The standard deviation of her earnings from tutoring is:
\begin{align*}\sigma_{25 Y}=(25)(1.11)=\$ 27.75\end{align*} by the Linear Transformation Rule.
Finally, the variance and standard deviation of her weekly savings is:
\begin{align*}\sigma{^2}_{25Y-20X} &= \sigma{^2}_{25 Y}+\sigma{^2}_{20 X}=(27.75)^2+(16.62)^2=1046.2896\\ \sigma_{25Y-20X} &\approx \$ 32.35\end{align*}
Lesson Summary
A chance process can be displayed as a probability distribution that describes all the possible outcomes, \begin{align*}x\end{align*}. You can also determine the probability of any set of possible outcomes. A probability distribution table for a random variable, \begin{align*}X\end{align*}, consists of a table with all the possible outcomes, along with the probability associated with each of the outcomes. The expected value and the variance of a probability distribution can be calculated using the following formulas:
\begin{align*}E(x) &= \mu_X=\sum x_{}p_{}(x)\\ \sigma{^2}_X &= \sum (x_{}-\mu _X)^2 p_{}(x)\end{align*}
For the random variables \begin{align*}X\end{align*} and \begin{align*}Y\end{align*} and constants \begin{align*}c\end{align*} and \begin{align*}d\end{align*}, the mean and the standard deviation of a linear transformation are given by the following:
\begin{align*}\mu_{c+dX} &= c+d \mu_X\\ \sigma_{c+dX} &= |d| \sigma_X\end{align*}
If the random variables \begin{align*}X\end{align*} and \begin{align*}Y\end{align*} are added or subtracted, the mean is calculated as shown below:
\begin{align*}\mu_{X+Y} &= \mu_X+\mu_Y\\ \mu_{X-Y} &= \mu_X-\mu_Y\end{align*}
If \begin{align*}X\end{align*} and \begin{align*}Y\end{align*} are independent, then the following formulas can be used to compute the variance:
\begin{align*}\sigma{^2}_{X+Y} &= \sigma{^2}_X+\sigma{^2}_Y\\ \sigma{^2}_{X-Y} &= \sigma{^2}_X + \sigma{^2}_Y\end{align*}
Points to Consider
- Are these concepts applicable to real-life situations?
- Will knowing these concepts allow you estimate information about a population?
Multimedia Links
For examples of finding means and standard deviations of sums and differences of random variables (5.0), see mrjaffesclass, Linear Combinations of Random Variables (6:41).
Review Questions
- It is estimated that 70% of the students attending a school in a rural area take the bus to school. Suppose you randomly select three students from the population. Construct the probability distribution of the random variable, \begin{align*}X\end{align*}, defined as the number of students who take the bus to school. (Hint: Begin by listing all of the possible outcomes.)
- The Safe Grad Committee at a high school is selling raffle tickets on a Christmas Basket filled with gifts and gift cards.

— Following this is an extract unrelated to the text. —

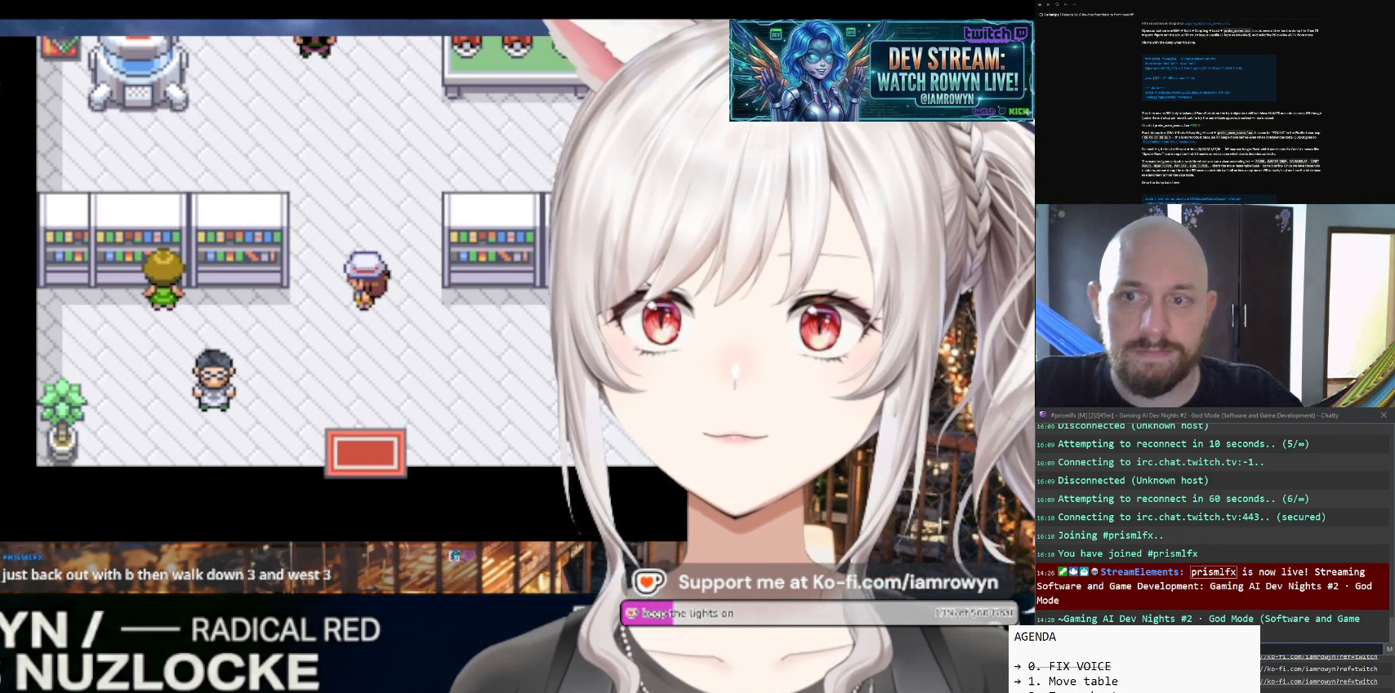
{"buttons": ["DPAD_LEFT"], "events": []}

The prize is valued at $1200, and the committee has decided to sell only 500 tickets. What is the expected value of a ticket? If the students decide to sell tickets on three monetary prizes – one valued at $1500 dollars and two valued at $500 each, what is the expected value of the ticket now?

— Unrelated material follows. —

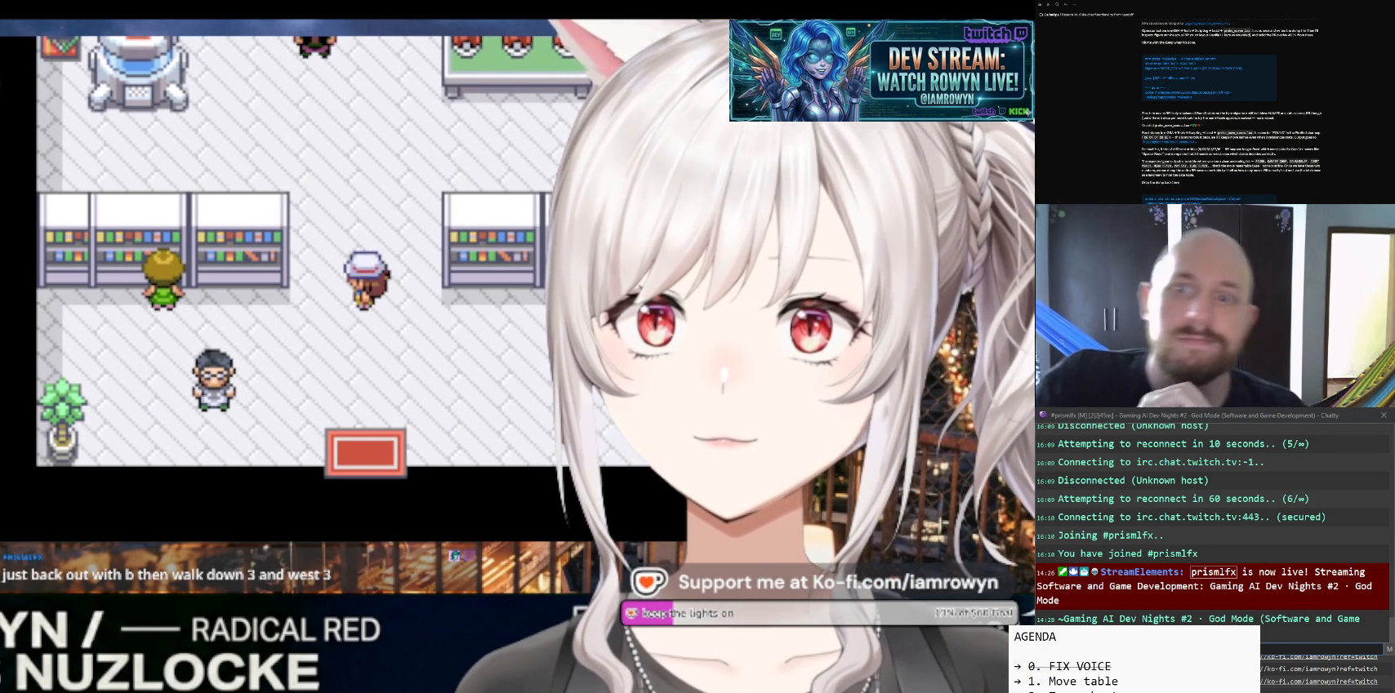
{"buttons": ["DPAD_LEFT"], "events": []}
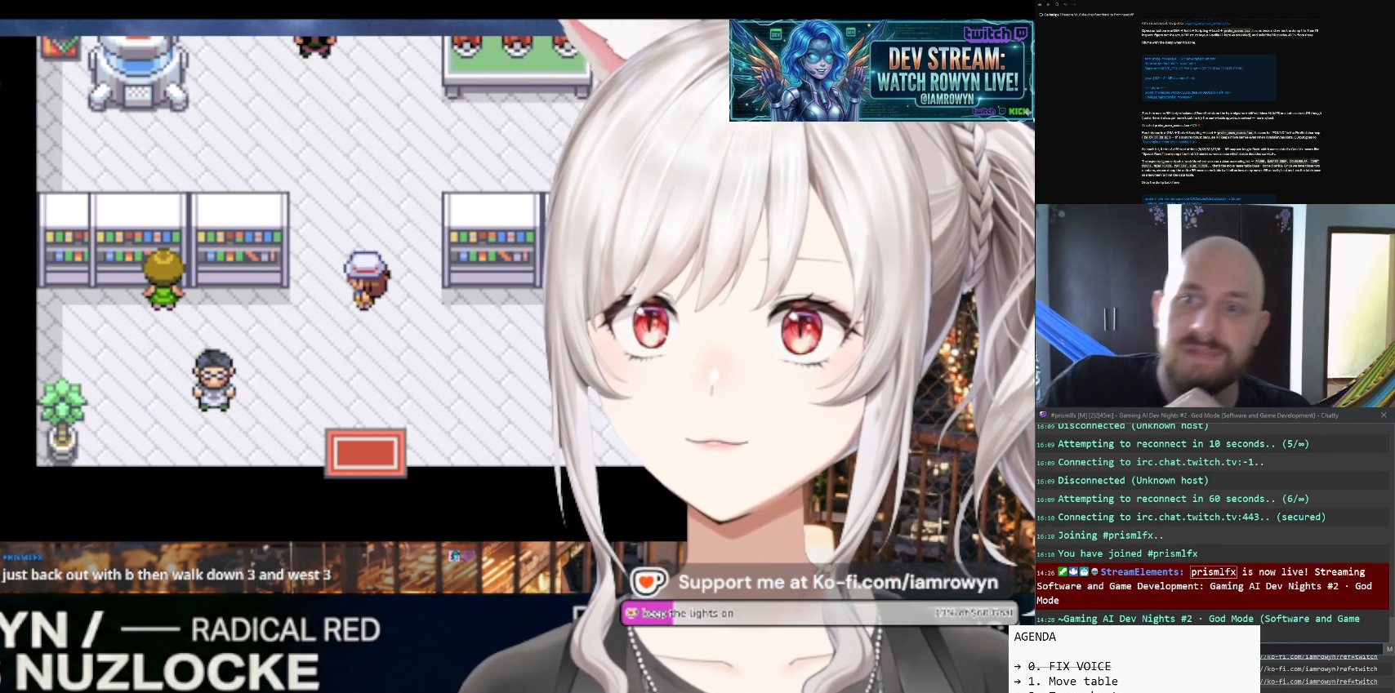
{"buttons": ["DPAD_LEFT"], "events": []}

- A recent law has been passed banning the use of hand-held cell phones while driving, and a survey has revealed that 76% of drivers now refrain from using their cell phones while driving. Three drivers were randomly selected, and a probability distribution table was constructed to record the outcomes. Let \begin{align*}N\end{align*} represent those drivers who never use their cell phones while driving and \begin{align*}S\end{align*} represent those who seldom use their cell phones while driving. Calculate the expected value and the variance using technology.